# Difference between benifits of raw, canned or powdered goats milk



## lambs

I have been busy making batches of practice soap and now I want to try goat's milk.

Can someone explain the difference (in a bar of soap) between raw, canned and powdered milk.

I am sure of course the raw is best, but how so? 

Also if I buy raw milk what is the going price per gallon?

Thanks for all of the wonderful information!


----------



## Anita Martin

Raw milk will not stay raw in soap because the saponification heats it up. I doubt there are any noticeable benefits in using raw, beyond label/ingredient appeal. Raw milk from our own goats does not contain some of the things milk bought in a store or powdered does. It can be free of things like soy or corn, antibiotics, etc. 

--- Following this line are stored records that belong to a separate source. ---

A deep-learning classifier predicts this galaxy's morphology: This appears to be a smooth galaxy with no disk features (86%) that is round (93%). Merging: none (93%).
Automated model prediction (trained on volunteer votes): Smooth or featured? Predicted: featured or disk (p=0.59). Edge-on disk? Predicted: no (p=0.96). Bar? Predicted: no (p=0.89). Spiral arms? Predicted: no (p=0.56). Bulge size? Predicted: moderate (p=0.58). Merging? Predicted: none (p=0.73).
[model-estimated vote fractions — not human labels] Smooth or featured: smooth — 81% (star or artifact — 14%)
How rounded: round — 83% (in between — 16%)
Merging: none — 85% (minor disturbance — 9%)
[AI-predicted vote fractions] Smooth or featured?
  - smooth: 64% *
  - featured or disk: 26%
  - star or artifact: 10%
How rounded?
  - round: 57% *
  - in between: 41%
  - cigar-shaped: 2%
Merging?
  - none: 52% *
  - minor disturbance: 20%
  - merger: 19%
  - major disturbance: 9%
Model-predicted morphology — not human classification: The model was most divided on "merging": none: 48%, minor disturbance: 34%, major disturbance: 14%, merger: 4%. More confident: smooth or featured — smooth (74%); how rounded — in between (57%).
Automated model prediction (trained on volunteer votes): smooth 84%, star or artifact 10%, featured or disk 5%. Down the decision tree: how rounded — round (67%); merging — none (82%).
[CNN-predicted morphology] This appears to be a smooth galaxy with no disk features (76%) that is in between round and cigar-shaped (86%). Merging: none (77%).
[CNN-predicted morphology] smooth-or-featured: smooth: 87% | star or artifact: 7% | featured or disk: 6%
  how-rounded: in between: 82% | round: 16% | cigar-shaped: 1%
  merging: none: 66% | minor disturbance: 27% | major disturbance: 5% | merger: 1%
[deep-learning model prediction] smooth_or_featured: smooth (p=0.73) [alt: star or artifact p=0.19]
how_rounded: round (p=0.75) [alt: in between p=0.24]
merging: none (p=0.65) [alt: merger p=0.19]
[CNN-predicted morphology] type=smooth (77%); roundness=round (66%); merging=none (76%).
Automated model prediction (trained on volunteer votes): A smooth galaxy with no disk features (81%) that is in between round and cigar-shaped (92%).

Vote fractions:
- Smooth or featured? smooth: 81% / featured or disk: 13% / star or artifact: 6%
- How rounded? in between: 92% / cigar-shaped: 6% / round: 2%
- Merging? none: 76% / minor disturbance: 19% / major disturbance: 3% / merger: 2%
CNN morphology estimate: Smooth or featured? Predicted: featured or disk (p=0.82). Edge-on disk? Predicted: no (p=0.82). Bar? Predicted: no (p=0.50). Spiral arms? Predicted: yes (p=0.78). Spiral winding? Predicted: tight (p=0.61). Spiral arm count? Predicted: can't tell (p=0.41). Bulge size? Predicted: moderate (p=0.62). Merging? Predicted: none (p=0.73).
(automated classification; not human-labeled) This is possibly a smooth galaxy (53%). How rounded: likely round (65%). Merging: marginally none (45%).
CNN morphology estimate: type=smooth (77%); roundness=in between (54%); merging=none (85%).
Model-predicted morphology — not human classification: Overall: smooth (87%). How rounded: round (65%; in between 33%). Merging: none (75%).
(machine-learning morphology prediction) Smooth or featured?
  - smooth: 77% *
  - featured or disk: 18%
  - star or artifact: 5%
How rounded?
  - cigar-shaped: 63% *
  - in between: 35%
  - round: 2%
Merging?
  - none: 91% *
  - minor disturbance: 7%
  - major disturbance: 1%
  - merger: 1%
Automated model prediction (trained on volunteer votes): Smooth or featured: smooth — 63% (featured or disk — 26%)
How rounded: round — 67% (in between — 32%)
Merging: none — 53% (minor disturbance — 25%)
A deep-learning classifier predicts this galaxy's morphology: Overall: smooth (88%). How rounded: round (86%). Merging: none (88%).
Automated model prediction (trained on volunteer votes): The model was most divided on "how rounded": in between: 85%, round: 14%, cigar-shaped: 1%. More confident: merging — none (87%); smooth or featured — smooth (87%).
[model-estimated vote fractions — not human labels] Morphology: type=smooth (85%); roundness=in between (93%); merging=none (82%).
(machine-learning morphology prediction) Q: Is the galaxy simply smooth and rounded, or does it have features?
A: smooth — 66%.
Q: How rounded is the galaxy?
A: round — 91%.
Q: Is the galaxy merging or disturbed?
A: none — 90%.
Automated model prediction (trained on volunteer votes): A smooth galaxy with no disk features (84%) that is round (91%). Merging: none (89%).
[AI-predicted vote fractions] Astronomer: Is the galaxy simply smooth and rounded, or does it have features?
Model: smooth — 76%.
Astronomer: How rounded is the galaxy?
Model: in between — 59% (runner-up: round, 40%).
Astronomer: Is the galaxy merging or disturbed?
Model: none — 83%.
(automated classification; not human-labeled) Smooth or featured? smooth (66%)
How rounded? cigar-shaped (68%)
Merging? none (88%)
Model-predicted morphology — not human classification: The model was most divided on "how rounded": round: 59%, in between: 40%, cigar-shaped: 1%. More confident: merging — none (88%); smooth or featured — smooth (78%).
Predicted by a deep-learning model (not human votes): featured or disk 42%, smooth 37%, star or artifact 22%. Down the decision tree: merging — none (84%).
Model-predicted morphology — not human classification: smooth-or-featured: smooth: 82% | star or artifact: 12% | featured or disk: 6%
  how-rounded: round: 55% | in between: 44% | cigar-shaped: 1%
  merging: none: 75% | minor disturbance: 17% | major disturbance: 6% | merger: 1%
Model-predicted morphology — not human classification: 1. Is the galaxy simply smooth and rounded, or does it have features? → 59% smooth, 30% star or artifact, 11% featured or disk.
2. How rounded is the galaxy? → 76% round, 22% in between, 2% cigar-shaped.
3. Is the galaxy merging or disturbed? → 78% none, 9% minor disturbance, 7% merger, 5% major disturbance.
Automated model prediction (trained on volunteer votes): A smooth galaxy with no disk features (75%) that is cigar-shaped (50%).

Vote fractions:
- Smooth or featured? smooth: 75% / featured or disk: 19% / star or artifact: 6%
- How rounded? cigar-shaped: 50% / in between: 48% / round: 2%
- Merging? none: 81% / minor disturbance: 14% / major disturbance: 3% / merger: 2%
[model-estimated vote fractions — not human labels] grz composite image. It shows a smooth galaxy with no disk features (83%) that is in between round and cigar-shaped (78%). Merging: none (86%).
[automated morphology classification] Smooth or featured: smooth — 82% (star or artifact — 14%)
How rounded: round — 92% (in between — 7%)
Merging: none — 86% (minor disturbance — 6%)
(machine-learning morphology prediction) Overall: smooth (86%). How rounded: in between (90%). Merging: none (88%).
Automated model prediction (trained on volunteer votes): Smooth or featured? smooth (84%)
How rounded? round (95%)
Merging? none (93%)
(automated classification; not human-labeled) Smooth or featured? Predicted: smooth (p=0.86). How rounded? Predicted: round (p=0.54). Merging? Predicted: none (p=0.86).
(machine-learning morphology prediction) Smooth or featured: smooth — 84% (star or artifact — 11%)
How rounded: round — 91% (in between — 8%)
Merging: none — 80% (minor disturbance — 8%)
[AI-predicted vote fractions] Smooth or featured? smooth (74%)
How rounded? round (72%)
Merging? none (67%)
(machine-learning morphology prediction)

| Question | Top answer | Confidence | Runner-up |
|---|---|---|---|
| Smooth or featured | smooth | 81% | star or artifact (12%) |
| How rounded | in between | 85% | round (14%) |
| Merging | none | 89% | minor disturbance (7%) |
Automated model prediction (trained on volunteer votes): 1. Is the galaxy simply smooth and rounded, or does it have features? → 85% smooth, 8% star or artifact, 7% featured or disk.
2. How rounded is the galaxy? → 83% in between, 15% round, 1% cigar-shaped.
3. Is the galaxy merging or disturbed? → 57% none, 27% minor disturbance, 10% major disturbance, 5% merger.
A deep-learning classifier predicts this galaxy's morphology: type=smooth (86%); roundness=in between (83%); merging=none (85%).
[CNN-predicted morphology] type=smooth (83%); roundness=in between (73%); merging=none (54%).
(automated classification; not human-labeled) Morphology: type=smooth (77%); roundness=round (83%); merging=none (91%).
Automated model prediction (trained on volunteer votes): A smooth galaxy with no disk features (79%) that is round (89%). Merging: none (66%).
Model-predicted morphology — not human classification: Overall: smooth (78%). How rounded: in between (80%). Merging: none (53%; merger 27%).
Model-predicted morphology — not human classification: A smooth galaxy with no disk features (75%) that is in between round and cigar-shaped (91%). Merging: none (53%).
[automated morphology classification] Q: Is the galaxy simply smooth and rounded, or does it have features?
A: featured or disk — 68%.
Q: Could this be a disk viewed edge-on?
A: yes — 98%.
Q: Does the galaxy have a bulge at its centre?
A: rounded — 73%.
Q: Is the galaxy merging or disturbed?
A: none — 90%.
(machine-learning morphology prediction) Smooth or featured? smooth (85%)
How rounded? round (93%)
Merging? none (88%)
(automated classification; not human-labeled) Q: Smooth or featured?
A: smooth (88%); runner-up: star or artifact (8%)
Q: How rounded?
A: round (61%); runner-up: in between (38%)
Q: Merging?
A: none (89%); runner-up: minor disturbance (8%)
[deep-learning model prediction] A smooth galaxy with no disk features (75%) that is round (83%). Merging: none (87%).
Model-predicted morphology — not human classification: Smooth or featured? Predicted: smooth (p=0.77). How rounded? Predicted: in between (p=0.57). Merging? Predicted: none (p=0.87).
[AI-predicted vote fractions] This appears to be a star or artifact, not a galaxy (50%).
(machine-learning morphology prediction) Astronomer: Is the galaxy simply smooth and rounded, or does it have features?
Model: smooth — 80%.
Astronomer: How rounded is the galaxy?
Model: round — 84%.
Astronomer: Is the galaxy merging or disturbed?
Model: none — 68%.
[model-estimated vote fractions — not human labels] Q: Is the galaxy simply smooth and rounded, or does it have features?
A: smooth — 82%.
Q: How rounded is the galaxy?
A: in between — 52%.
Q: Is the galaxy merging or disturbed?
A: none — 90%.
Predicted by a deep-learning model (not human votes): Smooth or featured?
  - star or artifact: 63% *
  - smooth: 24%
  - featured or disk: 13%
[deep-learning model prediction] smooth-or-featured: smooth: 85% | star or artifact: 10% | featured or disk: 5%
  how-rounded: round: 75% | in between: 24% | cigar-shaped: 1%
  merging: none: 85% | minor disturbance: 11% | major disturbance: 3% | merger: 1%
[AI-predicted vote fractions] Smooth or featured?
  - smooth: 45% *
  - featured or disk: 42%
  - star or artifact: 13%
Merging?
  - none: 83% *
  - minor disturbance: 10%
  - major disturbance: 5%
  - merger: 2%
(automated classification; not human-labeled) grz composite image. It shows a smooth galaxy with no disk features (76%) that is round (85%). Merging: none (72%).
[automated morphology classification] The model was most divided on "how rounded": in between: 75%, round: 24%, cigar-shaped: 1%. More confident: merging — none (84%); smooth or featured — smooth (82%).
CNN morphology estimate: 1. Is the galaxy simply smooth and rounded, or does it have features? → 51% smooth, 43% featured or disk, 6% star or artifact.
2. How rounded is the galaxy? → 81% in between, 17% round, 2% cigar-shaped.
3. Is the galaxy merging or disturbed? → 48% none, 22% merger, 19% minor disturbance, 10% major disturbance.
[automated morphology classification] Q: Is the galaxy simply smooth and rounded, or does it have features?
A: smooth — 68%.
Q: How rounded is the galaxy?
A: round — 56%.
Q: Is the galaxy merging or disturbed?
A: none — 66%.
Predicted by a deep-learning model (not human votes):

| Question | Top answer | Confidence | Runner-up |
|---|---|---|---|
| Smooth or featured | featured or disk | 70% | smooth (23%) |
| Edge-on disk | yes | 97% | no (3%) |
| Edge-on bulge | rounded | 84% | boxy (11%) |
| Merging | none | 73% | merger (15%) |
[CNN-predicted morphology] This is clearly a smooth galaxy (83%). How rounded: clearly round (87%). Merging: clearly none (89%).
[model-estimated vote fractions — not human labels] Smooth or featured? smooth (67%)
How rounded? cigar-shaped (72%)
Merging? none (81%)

As far as price goes, Walmart sells it for $12 a gallon. Most of us sell it for less, although I have no idea why we would sell less than Walmart does except that people might not buy it if it were more.  $8 to $12 is about the going rate in most places for raw goats milk per gallon. 

Also, please put your name, where you live, etc. in you byline so we know which part of the country you live in. Some of us might be close by.


----------



## lambs

Thank you...I thought walmart only sold the little cans..I will have to check that out. 

Updated my profile too.


----------



## hsmomof4

Lambs, put it in your signature so that it's right there.


----------



## lambs

Thanks hsmomof4.....I was just wondering why it didn't show up!! LOL


----------



## Anita Martin

Walmart normally sells it in quart cartons near the organic milks in the refrigeration section.


----------